+++ STORED ROWS +++

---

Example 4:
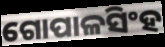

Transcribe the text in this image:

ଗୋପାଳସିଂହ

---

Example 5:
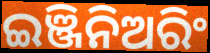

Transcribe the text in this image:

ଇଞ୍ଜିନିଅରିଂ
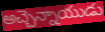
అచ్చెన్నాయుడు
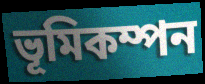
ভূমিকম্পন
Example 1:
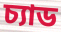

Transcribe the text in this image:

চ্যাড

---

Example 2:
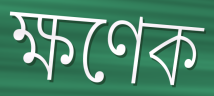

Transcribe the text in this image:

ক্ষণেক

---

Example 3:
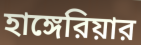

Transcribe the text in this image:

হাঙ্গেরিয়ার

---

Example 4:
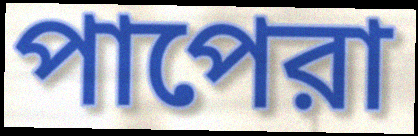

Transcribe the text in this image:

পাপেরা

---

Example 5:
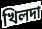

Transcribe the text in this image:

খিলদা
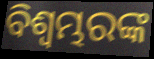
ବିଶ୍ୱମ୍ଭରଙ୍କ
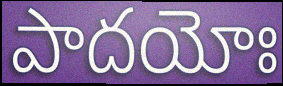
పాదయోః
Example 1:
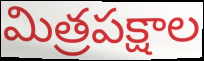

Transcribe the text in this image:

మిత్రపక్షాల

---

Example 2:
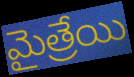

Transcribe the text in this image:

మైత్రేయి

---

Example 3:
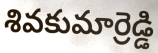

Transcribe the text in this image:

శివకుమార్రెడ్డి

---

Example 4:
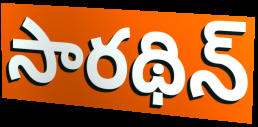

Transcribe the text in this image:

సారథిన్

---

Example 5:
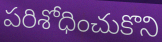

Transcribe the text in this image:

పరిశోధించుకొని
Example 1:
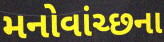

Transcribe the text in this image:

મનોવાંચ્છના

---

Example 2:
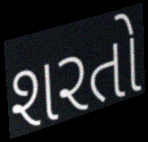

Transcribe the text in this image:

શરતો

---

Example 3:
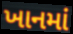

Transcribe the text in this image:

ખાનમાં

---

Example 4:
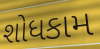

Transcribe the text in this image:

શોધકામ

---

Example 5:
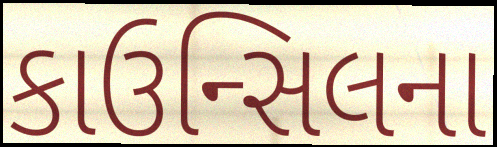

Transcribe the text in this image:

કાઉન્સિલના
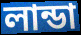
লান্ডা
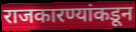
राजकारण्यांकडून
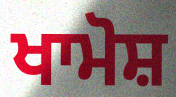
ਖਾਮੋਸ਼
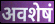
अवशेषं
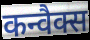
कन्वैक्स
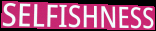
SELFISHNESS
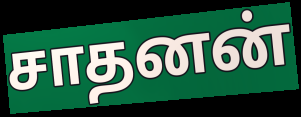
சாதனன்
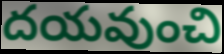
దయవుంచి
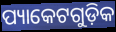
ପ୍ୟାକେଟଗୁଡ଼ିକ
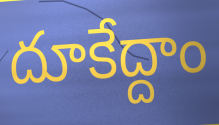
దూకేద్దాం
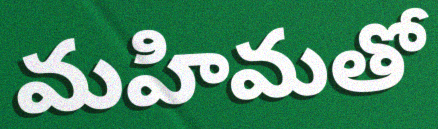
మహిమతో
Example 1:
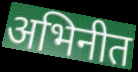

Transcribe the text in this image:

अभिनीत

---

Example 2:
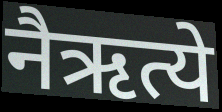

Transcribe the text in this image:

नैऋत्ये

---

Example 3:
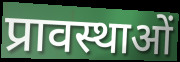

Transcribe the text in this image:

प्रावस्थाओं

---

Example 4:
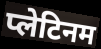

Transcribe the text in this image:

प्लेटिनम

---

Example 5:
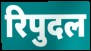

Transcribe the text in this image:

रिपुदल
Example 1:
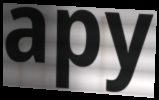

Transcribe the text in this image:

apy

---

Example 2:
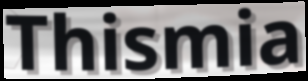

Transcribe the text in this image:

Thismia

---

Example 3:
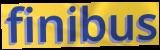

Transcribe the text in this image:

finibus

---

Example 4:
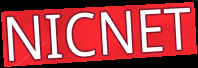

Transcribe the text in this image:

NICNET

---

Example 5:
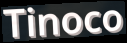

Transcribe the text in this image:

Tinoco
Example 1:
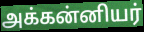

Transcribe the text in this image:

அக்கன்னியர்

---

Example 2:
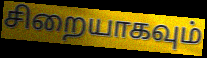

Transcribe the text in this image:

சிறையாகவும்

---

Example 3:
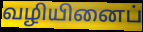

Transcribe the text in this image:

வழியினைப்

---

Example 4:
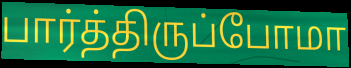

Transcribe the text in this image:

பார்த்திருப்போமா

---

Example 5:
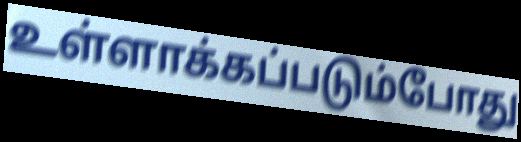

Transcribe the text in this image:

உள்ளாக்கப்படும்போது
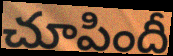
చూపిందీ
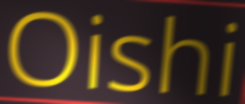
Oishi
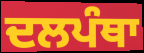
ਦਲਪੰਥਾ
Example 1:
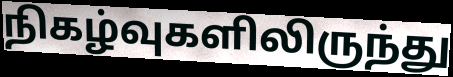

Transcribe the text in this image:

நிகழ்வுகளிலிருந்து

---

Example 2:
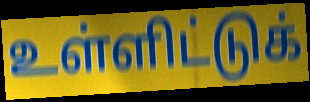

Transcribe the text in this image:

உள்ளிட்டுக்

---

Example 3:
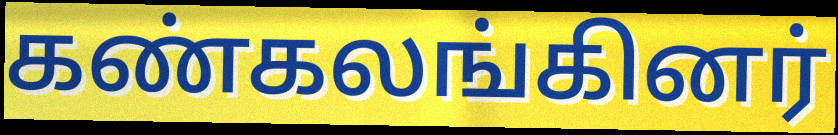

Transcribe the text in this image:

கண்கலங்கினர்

+++

Starting at the beginning of the rows and ending at the line that contains "శివకుమార్రెడ్డి", write the lines out again with "image" changed to "picture" and nothing else altered. Leave the pictures out of your answer.

---

Example 4:

Transcribe the text in this picture:

ଗୋପାଳସିଂହ

---

Example 5:

Transcribe the text in this picture:

ଇଞ୍ଜିନିଅରିଂ
అచ్చెన్నాయుడు
ভূমিকম্পন
Example 1:

Transcribe the text in this picture:

চ্যাড

---

Example 2:

Transcribe the text in this picture:

ক্ষণেক

---

Example 3:

Transcribe the text in this picture:

হাঙ্গেরিয়ার

---

Example 4:

Transcribe the text in this picture:

পাপেরা

---

Example 5:

Transcribe the text in this picture:

খিলদা
ବିଶ୍ୱମ୍ଭରଙ୍କ
పాదయోః
Example 1:

Transcribe the text in this picture:

మిత్రపక్షాల

---

Example 2:

Transcribe the text in this picture:

మైత్రేయి

---

Example 3:

Transcribe the text in this picture:

శివకుమార్రెడ్డి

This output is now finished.